後藤 明(南山大学)、小野林太郎(東海大学)、石村智(奈良国立文化財研究所)

概要

  • プログラム
  •  この研究会では日本の民俗学者、民族学者、歴史学者あるいは考古学者が提唱してきた海人・海民という概念を近年の人類学の成果のもとに再検討し、日本発の分析概念が国際的に通用するか否かを検討することを目的とする。すなわち古代・中世日本や東アジアの事例をもとに提唱されてきた「海人・海民」という概念が他地域、具体的には東南アジアやオセアニアの文化動態を理解する上で有効か否かを検討する。
     まず後藤は宮本常一、谷川健一、大林太良、網野善彦、森浩一などが提唱してきた海人・海民という概念をリビューし、その上でオホーツク文化や弥生文化における考古学的事例あるいは日本古代史の海人族(あまぞく)などを概観したあと、その構造的なモデル化を行うために民族事例、インドネシアの海上時製作民・マレ島民の事例を紹介した。
     小野は東南アジアにおける現代の海民であるサマ・バジャウ人の事例を紹介しつつ、こうした東南アジアの海民集団や社会の系譜を考古学的に検討する。その上で考古学者ソルハイムがかつて提出したヌサンタオ仮説を紹介しつつ、先史時代に見られる海民的要素やオセアニアのラピタ集団につながる可能性のある事例などから検証し、東南アジアにおける海人・海民的文化・社会要素がどのような系譜、あるいはプロセスを経て形成された可能性があるかについて、考古・民族学的資料を中心に検討した。
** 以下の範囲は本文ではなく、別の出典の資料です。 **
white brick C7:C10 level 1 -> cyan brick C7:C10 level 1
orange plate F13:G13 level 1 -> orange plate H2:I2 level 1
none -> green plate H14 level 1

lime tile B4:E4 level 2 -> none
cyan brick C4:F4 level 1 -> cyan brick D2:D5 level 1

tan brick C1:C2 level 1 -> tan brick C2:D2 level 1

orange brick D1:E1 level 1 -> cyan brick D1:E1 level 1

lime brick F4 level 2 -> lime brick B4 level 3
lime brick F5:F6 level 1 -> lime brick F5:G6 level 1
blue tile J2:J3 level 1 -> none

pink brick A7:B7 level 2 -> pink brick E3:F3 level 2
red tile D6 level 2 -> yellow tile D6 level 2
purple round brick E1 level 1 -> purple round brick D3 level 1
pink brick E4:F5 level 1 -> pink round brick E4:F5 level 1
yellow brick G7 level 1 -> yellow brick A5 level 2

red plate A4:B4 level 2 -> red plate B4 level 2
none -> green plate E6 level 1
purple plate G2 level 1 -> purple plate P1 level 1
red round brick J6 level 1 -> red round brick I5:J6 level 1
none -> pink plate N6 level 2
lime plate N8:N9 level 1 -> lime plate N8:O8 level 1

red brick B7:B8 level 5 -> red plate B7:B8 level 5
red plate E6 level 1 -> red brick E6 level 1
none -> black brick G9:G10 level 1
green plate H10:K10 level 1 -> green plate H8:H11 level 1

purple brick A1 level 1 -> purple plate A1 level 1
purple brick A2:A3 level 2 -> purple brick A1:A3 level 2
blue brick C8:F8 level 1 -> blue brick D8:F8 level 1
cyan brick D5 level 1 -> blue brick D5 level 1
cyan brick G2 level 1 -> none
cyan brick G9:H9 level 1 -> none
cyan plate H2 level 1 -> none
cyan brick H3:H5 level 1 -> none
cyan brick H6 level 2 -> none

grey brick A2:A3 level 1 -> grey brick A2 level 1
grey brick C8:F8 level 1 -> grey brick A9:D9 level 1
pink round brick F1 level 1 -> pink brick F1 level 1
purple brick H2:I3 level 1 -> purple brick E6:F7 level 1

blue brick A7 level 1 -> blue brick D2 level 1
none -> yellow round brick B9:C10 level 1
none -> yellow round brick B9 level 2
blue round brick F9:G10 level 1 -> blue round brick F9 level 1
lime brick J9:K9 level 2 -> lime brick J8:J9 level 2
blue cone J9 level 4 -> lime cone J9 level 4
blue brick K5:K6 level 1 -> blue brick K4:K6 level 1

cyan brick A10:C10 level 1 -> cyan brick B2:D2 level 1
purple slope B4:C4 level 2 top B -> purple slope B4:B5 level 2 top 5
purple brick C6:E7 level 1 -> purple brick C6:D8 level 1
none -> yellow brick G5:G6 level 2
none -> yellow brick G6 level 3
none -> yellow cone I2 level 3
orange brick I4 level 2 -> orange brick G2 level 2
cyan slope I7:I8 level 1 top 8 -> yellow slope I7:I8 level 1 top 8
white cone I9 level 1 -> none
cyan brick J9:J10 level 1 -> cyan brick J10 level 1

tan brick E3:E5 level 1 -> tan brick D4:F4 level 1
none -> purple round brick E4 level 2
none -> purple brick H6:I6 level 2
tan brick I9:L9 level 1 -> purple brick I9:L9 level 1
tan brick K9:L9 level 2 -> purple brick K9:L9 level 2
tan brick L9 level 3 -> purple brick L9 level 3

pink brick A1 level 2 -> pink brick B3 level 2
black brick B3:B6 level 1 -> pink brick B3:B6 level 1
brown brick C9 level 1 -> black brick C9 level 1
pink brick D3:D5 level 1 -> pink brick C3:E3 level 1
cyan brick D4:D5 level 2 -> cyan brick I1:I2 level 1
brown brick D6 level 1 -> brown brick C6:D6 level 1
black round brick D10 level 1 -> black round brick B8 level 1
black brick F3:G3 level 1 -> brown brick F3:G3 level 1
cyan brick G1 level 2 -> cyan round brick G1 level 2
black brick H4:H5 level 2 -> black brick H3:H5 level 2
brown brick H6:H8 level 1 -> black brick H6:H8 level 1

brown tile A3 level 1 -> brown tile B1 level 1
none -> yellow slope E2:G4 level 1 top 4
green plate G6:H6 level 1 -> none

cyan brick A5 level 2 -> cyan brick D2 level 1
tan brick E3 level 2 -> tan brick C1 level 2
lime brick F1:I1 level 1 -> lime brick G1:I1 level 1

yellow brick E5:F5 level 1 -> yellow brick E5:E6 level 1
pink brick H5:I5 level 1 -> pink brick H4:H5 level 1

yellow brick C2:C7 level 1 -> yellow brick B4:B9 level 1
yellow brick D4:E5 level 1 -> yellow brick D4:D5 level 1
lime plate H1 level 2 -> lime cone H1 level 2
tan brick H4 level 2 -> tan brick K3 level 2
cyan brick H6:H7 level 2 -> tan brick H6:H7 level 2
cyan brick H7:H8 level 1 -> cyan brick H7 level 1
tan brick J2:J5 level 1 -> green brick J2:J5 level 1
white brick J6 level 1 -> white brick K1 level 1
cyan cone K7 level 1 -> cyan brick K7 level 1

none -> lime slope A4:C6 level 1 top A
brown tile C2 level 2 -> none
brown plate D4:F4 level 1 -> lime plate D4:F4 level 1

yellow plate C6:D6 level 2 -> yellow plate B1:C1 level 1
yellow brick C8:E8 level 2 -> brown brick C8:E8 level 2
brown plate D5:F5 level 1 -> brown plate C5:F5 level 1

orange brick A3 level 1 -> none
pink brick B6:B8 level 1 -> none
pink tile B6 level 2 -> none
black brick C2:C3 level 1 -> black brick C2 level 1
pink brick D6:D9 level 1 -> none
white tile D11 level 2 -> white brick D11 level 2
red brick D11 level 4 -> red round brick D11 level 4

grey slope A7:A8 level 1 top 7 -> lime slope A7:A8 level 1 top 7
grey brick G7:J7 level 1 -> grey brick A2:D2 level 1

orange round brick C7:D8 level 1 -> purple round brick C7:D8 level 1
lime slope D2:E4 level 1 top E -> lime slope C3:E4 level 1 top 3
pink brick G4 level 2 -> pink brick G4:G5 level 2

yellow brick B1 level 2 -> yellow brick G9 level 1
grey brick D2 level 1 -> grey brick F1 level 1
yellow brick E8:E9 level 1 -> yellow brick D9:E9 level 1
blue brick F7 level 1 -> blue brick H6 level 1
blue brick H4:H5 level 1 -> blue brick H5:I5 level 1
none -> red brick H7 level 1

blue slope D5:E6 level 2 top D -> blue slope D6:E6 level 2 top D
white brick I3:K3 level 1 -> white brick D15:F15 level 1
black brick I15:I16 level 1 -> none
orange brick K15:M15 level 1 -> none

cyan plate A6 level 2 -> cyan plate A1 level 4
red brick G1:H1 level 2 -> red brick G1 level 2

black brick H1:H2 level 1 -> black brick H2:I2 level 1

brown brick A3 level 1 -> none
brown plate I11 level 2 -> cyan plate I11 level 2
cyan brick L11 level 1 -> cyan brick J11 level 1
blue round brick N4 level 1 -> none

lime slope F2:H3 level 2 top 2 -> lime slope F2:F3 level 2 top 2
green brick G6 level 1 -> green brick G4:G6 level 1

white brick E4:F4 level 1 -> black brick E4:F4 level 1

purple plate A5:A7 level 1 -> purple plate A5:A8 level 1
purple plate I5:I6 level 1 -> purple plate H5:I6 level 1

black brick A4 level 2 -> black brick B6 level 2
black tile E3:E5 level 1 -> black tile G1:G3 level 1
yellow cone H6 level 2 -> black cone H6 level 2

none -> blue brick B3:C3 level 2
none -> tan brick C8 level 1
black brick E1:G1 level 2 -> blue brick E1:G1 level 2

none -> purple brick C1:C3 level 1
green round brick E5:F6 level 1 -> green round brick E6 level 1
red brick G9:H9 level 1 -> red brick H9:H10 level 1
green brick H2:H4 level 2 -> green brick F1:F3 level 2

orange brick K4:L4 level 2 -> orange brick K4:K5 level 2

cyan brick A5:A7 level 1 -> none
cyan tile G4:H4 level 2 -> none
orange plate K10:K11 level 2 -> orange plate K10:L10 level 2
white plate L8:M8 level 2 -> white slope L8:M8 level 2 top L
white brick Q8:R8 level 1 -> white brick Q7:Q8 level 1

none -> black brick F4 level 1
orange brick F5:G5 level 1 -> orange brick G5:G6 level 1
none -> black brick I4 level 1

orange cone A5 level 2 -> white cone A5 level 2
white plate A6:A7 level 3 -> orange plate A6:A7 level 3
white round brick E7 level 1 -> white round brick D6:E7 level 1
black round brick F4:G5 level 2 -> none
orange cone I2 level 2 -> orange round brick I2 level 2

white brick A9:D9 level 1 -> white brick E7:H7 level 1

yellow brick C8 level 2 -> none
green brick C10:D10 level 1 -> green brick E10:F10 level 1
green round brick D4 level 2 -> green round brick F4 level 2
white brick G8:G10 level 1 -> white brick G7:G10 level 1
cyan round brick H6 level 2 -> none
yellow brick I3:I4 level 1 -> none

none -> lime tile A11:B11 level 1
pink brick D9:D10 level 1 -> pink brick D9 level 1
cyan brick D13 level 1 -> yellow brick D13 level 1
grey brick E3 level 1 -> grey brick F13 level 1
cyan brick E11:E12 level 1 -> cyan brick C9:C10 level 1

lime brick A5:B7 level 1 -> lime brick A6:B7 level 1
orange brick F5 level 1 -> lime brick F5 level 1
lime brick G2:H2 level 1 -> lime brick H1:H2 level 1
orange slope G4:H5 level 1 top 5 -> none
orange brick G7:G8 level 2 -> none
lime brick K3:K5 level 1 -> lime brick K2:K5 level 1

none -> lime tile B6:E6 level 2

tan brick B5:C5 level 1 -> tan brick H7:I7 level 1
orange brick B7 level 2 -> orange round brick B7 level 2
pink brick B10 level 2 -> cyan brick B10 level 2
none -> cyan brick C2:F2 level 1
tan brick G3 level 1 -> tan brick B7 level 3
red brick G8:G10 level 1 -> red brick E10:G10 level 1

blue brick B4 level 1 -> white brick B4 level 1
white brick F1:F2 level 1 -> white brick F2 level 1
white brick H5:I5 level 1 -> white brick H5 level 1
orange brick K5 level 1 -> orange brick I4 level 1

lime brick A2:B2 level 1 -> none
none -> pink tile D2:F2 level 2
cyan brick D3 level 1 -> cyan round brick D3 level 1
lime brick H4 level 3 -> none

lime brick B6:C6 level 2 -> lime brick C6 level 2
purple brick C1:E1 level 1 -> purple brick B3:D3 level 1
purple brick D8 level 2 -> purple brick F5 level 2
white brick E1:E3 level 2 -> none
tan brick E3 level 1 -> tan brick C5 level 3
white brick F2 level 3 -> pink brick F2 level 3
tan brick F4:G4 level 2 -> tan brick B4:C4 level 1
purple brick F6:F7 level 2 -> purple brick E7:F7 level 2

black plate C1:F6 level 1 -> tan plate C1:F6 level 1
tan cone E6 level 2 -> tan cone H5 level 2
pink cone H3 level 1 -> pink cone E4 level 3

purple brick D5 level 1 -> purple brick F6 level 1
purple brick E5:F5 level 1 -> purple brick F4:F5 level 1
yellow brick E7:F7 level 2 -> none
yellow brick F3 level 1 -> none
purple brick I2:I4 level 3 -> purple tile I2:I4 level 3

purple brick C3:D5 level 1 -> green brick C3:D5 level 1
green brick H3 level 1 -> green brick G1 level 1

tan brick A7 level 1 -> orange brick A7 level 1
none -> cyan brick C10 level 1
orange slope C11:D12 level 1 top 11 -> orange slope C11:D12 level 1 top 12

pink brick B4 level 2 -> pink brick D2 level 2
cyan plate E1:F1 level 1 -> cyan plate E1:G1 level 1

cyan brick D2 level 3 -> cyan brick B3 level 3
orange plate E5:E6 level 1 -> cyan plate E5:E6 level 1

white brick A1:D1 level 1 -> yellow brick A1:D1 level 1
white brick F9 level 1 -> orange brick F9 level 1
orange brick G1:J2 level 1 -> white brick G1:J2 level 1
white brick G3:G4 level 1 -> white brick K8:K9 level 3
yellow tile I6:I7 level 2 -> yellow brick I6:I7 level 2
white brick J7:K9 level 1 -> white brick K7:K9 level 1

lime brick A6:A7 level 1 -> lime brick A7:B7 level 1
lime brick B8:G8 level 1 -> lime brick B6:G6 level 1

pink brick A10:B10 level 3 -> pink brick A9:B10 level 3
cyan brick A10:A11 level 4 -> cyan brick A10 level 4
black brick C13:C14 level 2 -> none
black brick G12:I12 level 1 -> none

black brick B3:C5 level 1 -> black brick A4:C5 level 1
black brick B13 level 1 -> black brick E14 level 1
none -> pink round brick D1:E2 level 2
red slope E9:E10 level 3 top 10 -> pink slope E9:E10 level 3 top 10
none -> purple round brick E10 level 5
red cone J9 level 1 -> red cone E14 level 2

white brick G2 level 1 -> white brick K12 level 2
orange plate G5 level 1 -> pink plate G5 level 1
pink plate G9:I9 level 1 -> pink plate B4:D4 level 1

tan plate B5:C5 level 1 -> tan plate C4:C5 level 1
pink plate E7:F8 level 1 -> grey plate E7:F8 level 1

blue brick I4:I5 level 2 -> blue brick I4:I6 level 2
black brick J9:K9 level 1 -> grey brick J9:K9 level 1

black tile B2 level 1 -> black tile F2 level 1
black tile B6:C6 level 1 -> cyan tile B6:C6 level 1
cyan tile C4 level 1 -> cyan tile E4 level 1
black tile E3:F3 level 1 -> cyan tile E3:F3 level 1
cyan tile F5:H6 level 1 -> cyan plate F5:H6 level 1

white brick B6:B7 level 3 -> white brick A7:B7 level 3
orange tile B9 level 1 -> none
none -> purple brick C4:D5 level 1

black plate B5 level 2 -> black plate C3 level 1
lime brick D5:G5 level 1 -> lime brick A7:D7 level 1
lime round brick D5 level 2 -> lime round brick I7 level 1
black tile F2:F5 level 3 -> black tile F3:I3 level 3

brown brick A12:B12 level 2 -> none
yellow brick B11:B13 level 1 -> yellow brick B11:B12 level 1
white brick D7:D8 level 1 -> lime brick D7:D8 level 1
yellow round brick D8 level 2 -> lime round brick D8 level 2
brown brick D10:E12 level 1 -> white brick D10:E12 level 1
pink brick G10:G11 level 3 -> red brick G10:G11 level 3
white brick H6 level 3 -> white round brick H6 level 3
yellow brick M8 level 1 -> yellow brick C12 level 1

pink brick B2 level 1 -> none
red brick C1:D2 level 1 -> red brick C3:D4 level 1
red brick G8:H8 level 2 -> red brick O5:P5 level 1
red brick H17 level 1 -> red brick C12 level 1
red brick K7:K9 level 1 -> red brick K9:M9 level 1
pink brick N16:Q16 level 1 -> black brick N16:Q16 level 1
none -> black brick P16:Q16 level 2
     石村はオセアニアにおける社会階層化について、特に西ポリネシア地域を対象に、初期植民者であるラピタ人の段階から、階層化社会が発展するトンガ海洋帝国の段階に至るまでの過程を検討する。そのうえで、海を通じた交易・交流が王権を生成するプロセスに着目し、同様に海洋世界である東南アジア地域とオセアニアとの間に、どのような差異があるのかについても議論した。